Granting interim bail within a day to Arnab Goswami in a 2018 suicide abetment case, Supreme Court Justice DY Chandrachud correctly described the responsibility of the apex court: “Forget Arnab Goswami for a moment, we are a constitutional court… If we as a constitutional court do not lay down law and protect personal liberty, then who will?” Yet the disheartening impression will not go away: That in the extraordinary alacrity it showed in this matter, while turning an unseeing eye and inattentive ear to other cases that involve personal liberty and free expression of citizens for weeks and months, the court itself singled out Goswami. Justice Chandrachud was right, again, to say that “If we don’t interfere in this case today, we will walk on a path of destruction” and that a message must be sent to high courts. In its manner and timing, Goswami’s arrest reeked heavily of political vendetta. And yet, what is also glaringly evident is that the Supreme Court has not held itself to its own high standard in several other cases of citizen vs state, ranging from habeas corpus petitions in Kashmir, to detentions made on flimsy charges of sedition to the slapping of draconian laws on journalists for no other apparent reason than that they were doing their job. The ordeal of Kerala journalist Siddique Kappan, for instance, arrested on his way to Hathras in the wake of the gangrape and death of a young woman, and charged under UAPA, continues to seek its day in the apex court.

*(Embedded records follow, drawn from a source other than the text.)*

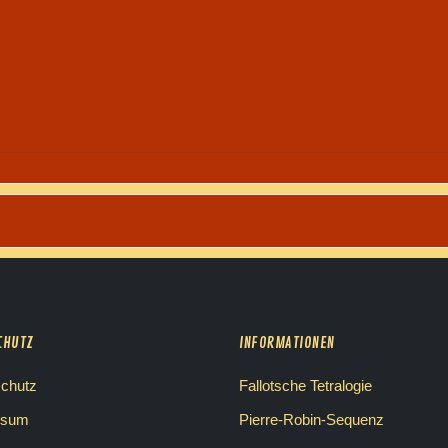
CHUTZ
INFORMATIONEN
chutz
Fallotsche Tetralogie
ssum
Pierre-Robin-Sequenz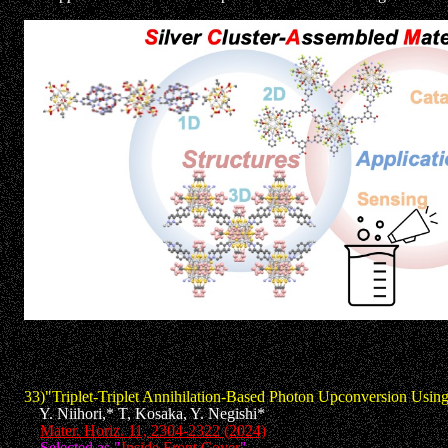
33)"Triplet-Triplet Annihilation-Based Photon Upconversion Using
Y. Niihori,* T, Kosaka, Y. Negishi*
Mater. Horiz. 11, 2304-2322 (2024)
Selected as "
Inside Front Cover
"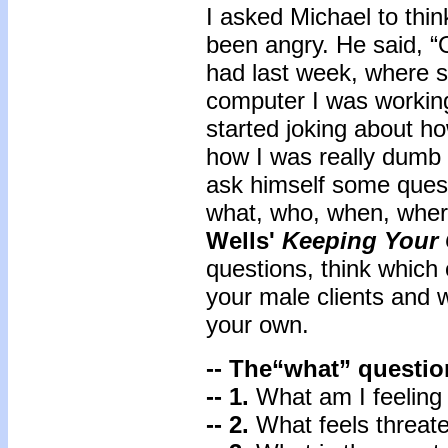
I asked Michael to thi
been angry. He said, “O
had last week, where 
computer I was working 
started joking about h
how I was really dumb 
ask himself some questi
what, who, when, wher
Wells'
Keeping Your 
questions, think which
your male clients and 
your own.
-- The“what” questio
-- 1.
What am I feeling
-- 2.
What feels threate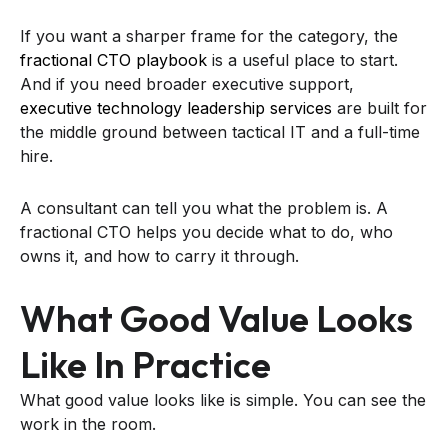
If you want a sharper frame for the category, the
fractional CTO playbook
is a useful place to start.
And if you need broader executive support,
executive technology leadership services
are built for
the middle ground between tactical IT and a full-time
hire.
A consultant can tell you what the problem is. A
fractional CTO helps you decide what to do, who
owns it, and how to carry it through.
What Good Value Looks
Like In Practice
What good value looks like is simple. You can see the
work in the room.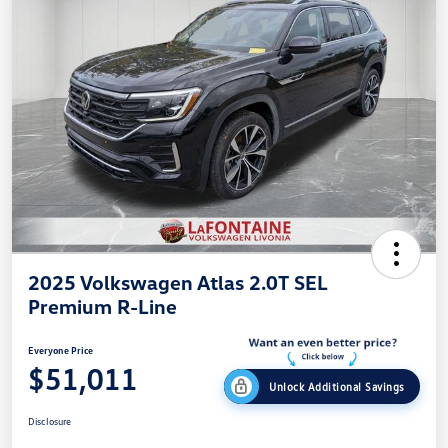
2025 Volkswagen Atlas 2.0T SEL
Premium R-Line
Everyone Price
$51,011
Unlock Additional Savings
Disclosure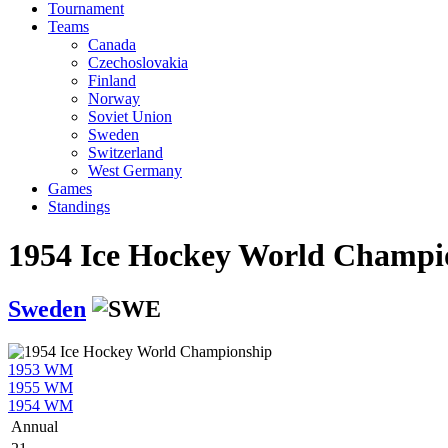
Tournament
Teams
Canada
Czechoslovakia
Finland
Norway
Soviet Union
Sweden
Switzerland
West Germany
Games
Standings
1954 Ice Hockey World Champi
Sweden
1953 WM
1955 WM
1954 WM
Annual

The singular urgency the SC has shown in the case of the Republic TV chief, who blusters away each night as a megaphone of those in power, who gets virtually the entire Union Cabinet to shed twitter tears for press freedom, fits a dismal pattern. A scrutiny by this newspaper of 10 cases involving free speech that came before the SC since January revealed that in cases where the court upheld that right or gave relief, the state and the petitioner argued on the same side — there was no relief to the petitioner in six cases where the state was the defendant and objected. Incidentally, or not, then too, one of the first cases in which the court granted relief was filed by Goswami, seeking quashing of FIRs filed in connection with a TV show. Moreover, the apex court presides over the routine flouting of its guidelines for cases of sedition. Be it the arrest of 19-year-old Amulya Leona in Karnataka for merely raising slogans, to arrests made across states of other anti-CAA protestors, numerous remand orders by magistrates have stated no reasons and asked no questions about clear and immediate incitement to violence, a necessary requirement for the charge of sedition.
Now, Attorney General KK Venugopal has sanctioned contempt proceedings against stand-up comedian Kunal Kamra for tweets seen as baiting the court in their criticism of its response in the Goswami case. The SC must lose no time in rejecting the AG’s recommendation. In times when spaces for free expression seem imperilled, when the court has invited disquieting questions about giving the executive the benefit of the doubt, it must not add to that the impression that it’s not able to take a joke. Let Kamra tweet, let the highest court get back to fulfilling the role so eloquently underlined by Justice Chandrachud.